On Thu, Jan 09, 2020 at 12:58:08PM -0500, Peter Xu wrote:
> On Thu, Jan 09, 2020 at 09:47:11AM -0700, Alex Williamson wrote:
> > On Thu, 9 Jan 2020 09:57:08 -0500
> > Peter Xu <peterx@xxxxxxxxxx> wrote:
> >
> > > Branch is here: https://github.com/xzpeter/linux/tree/kvm-dirty-ring
> > > (based on kvm/queue)
> > >
> > > Please refer to either the previous cover letters, or documentation
> > > update in patch 12 for the big picture. Previous posts:
> > >
> > > V1: https://lore.kernel.org/kvm/20191129213505.18472-1-peterx@xxxxxxxxxx
> > > V2: https://lore.kernel.org/kvm/20191221014938.58831-1-peterx@xxxxxxxxxx
> > >
> > > The major change in V3 is that we dropped the whole waitqueue and the
> > > global lock. With that, we have clean per-vcpu ring and no default
> > > ring any more. The two kvmgt refactoring patches were also included
> > > to show the dependency of the works.
> >
> > Hi Peter,
>
> Hi, Alex,
>
> >
> > Would you recommend this style of interface for vfio dirty page
> > tracking as well? This mechanism seems very tuned to sparse page
> > dirtying, how well does it handle fully dirty, or even significantly
> > dirty regions?
>
> That's truely the point why I think the dirty bitmap can still be used
> and should be kept. IIUC the dirty ring starts from COLO where (1)
> dirty rate is very low, and (2) sync happens frequently. That's a
> perfect ground for dirty ring. However it for sure does not mean that
> dirty ring can solve all the issues. As you said, I believe the full
> dirty is another extreme in that dirty bitmap could perform better.
>
> > We also don't really have "active" dirty page tracking
> > in vfio, we simply assume that if a page is pinned or otherwise mapped
> > that it's dirty, so I think we'd constantly be trying to re-populate
> > the dirty ring with pages that we've seen the user consume, which
> > doesn't seem like a good fit versus a bitmap solution. Thanks,
>
> Right, so I confess I don't know whether dirty ring is the ideal
> solutioon for vfio either. Actually if we're tracking by page maps or
> pinnings, then IMHO it also means that it could be more suitable to
> use an modified version of dirty ring buffer (as you suggested in the
> other thread), in that we can track dirty using (addr, len) range
> rather than a single page address. That could be hard for KVM because
> in KVM the page will be mostly trapped in 4K granularity in page
> faults, and it'll also be hard to merge continuous entries with
> previous ones because the userspace could be reading the entries (so
> after we publish the previous 4K dirty page, we should not modify the
> entry any more).

An easy way would be to keep a couple of entries around, not pushing
them into the ring until later.
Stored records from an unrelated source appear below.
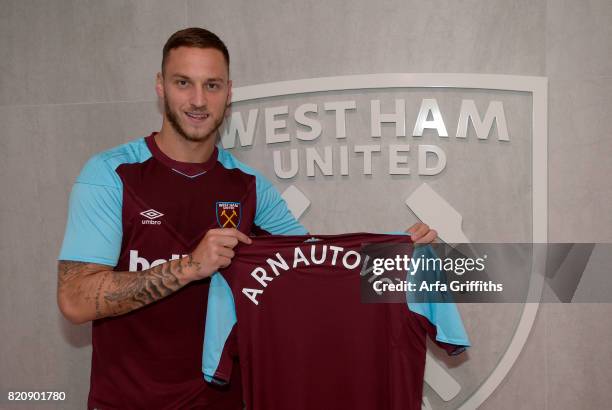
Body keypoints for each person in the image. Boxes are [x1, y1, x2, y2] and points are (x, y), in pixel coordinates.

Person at [57, 27, 438, 409]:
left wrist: (399, 258)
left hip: (224, 402)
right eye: (183, 82)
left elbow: (316, 268)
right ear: (160, 86)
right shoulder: (112, 175)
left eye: (212, 85)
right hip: (127, 402)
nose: (198, 100)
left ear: (229, 92)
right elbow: (74, 300)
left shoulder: (250, 187)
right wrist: (190, 267)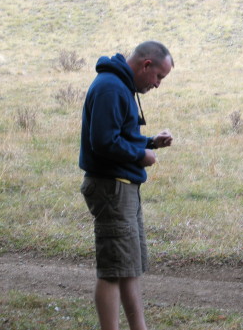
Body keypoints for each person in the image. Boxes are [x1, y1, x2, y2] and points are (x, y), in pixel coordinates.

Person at [79, 41, 174, 330]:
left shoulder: (121, 87)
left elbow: (118, 134)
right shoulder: (111, 88)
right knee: (112, 271)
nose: (157, 85)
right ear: (146, 65)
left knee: (128, 267)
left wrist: (149, 142)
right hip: (111, 189)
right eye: (159, 77)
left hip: (123, 188)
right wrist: (141, 155)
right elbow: (103, 142)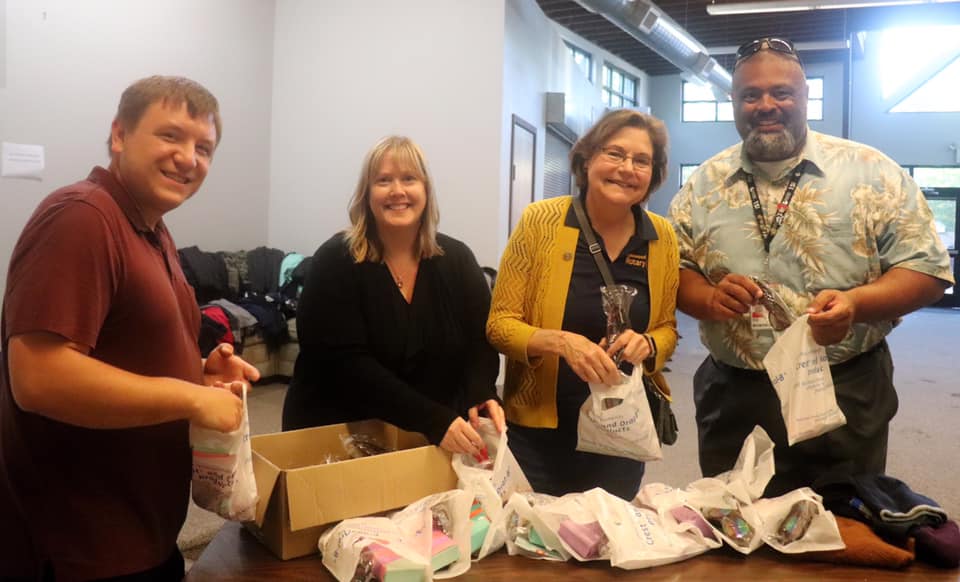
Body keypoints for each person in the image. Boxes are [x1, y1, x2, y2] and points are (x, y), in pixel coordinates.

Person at [668, 37, 954, 497]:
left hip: (843, 388)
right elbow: (674, 269)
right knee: (733, 520)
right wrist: (707, 297)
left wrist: (856, 305)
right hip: (734, 392)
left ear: (805, 96)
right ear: (734, 102)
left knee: (843, 519)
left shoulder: (873, 172)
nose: (766, 105)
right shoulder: (703, 183)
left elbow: (927, 270)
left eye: (781, 92)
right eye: (750, 95)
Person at [0, 76, 260, 580]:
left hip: (142, 534)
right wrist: (189, 398)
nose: (188, 158)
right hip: (83, 551)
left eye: (204, 147)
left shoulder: (150, 228)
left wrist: (200, 374)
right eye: (170, 136)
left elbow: (125, 349)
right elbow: (38, 377)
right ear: (120, 135)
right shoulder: (82, 217)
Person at [487, 109, 679, 500]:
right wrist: (562, 343)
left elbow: (667, 329)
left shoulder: (662, 237)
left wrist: (648, 344)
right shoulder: (540, 222)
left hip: (620, 431)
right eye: (615, 153)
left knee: (606, 534)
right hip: (539, 435)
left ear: (653, 174)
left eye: (641, 161)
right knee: (534, 535)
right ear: (587, 158)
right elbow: (500, 324)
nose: (627, 169)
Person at [282, 136, 504, 455]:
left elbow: (480, 342)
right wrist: (433, 420)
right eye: (384, 180)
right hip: (338, 438)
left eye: (409, 179)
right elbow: (345, 366)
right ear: (367, 194)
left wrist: (481, 392)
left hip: (427, 439)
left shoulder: (457, 259)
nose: (397, 191)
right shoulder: (335, 261)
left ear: (426, 190)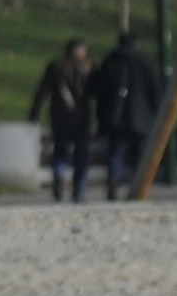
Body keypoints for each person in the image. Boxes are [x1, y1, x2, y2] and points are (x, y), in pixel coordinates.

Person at [90, 28, 165, 198]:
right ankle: (139, 185)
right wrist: (155, 112)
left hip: (116, 116)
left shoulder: (111, 62)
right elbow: (155, 90)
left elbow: (100, 90)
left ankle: (114, 182)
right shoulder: (145, 63)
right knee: (140, 152)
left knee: (116, 151)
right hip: (141, 117)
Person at [28, 39, 97, 201]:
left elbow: (43, 91)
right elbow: (95, 92)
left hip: (59, 116)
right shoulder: (88, 68)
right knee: (81, 155)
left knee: (60, 151)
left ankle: (59, 178)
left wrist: (34, 113)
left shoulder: (56, 66)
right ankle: (79, 190)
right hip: (81, 117)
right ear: (82, 51)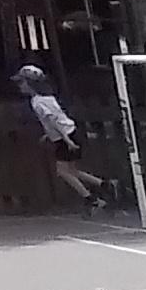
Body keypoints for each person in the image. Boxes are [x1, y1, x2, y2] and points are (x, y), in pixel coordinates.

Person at [14, 66, 111, 213]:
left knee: (63, 172)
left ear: (31, 83)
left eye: (22, 82)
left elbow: (53, 120)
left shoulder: (38, 102)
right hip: (70, 132)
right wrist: (50, 134)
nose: (20, 86)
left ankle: (91, 199)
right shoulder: (48, 98)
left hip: (65, 137)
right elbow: (57, 119)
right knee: (71, 170)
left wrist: (66, 140)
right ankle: (105, 185)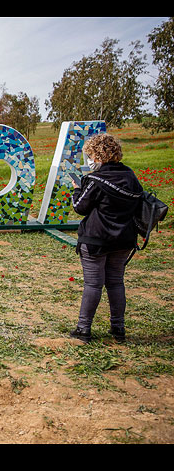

In fact deferring queue write until
there's a bunch of data to be pushed is a very handy optimization.

When building UAPI's it makes sense to try and keep them generic
rather than tying them to a given implementation.

That's one of the reasons I called for using something
resembling vring_packed_desc.


> VFIO should not have this restriction because the
> marking of dirty page range can be atomic when the range of pages are
> mapped or pinned.
>
> Thanks,
>
> --
> Peter Xu